In Layton’s case, the start nullified any sort of finish that Weber could’ve possibly mustered.
The No. 3 seed Lancers didn’t allow a Warrior basket the first five minutes of the game, led 21-4 after one quarter and cruised to a 78-59 win in the teams’ 6A second-round playoff game Friday night.
Layton (20-2) advances to the state quarterfinals, where it will meet No. 11 Pleasant Grove (15-10) at 2:30 p.m. Wednesday, Feb. 26, at the University of Utah.
To their credit, the No. 14 Warriors (13-10) essentially matched the Lancers bucket for bucket after the first quarter and pulled within single digits a handful of times after halftime.
But Weber spent so much energy getting to single digits that it didn’t have enough left to complete a potential comeback.
“Whenever you’re coming out in a big game like this, you want to have a good start,” Layton head coach Kelby Miller said. “We missed a few easy shots, but really our focus was on the defensive end and of course, you get up double digits after the first quarter, teams have to expend a lot of energy and effort to come back, and that’s tough.”
Layton led 13-0 with 2:47 left in the first quarter when Weber finally got on the board against the Lancers’ 1-3-1 zone, one of the team’s bread-and-butter defensive looks.
Layton watched Weber’s game Wednesday, saw the Warriors struggle with the Syracuse 1-3-1 and knew Weber had struggled against the Layton 1-3-1 zone earlier this year.
In the locker room before tipoff, the coaches asked the players how they wanted to start out defensively:
“I think ultimately we came to 1-3-1 just because it gets us flying around, it gets us going, gets us up-tempo,” senior Jacob Randall said.

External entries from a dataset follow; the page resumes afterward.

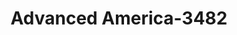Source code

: ---
f_zip-code: 2771
f_state-code: MA
title: Advanced America-3482
f_phone: 401-247-0178
f_city-only: Seekonk
f_address: 20 Pamden Ln Seekonk
f_location-unique-id: '3482'
slug: advanced-america-3482
updated-on: '2024-05-30T13:46:58.046Z'
created-on: '2024-05-30T13:36:59.803Z'
published-on: '2024-05-30T13:54:32.469Z'
f_city-state: cms/city/seekonk-ma.md
f_company: cms/company/advanced-america.md
f_state: cms/state/massachusetts.md
layout: '[payday-loan].html'
tags: payday-loan
---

For 5 minutes and 13 seconds, the Warriors turned the ball over several times, missed what little amount of open shots they created and looked flat out flummoxed.
A twisting, driving layup by Layton’s Ethan Potter capped the first-quarter scoring and was one of his more acrobatic baskets.
Weber switched to a zone to try and stem the flow of scoring at the rim where the Lancers were doing most of their damage.
Layton patiently worked the ball around the 3-point line and Randall fired in a deep 3-pointer, part of a 25-point effort for the senior guard.
Potter led the Lancers in scoring with 30 points on a variety of drives, floaters, short jump shots and tough inside buckets.
Layton led by 13 at halftime despite point guard Tanner Kofoed sitting on the bench with two early fouls for most of the first half.
Weber hit a flurry of 3-pointers early in the third quarter to bring the deficit back to 43-34. Cannon DeVries and Cache Clark each made 3-pointers during that stretch and co-led the Warriors with 18 points each.
The lead hovered around 9-12 points the rest of the third quarter before Layton pulled away in the fourth. The Lancers padded the lead by going to the free-throw line 35 times and converting 31 makes (88%).
Potter went a perfect 10 of 10 at the line, Boston Painter shot 9 of 10 at the line and scored 15 points, and Randall was 10 of 13 from the stripe.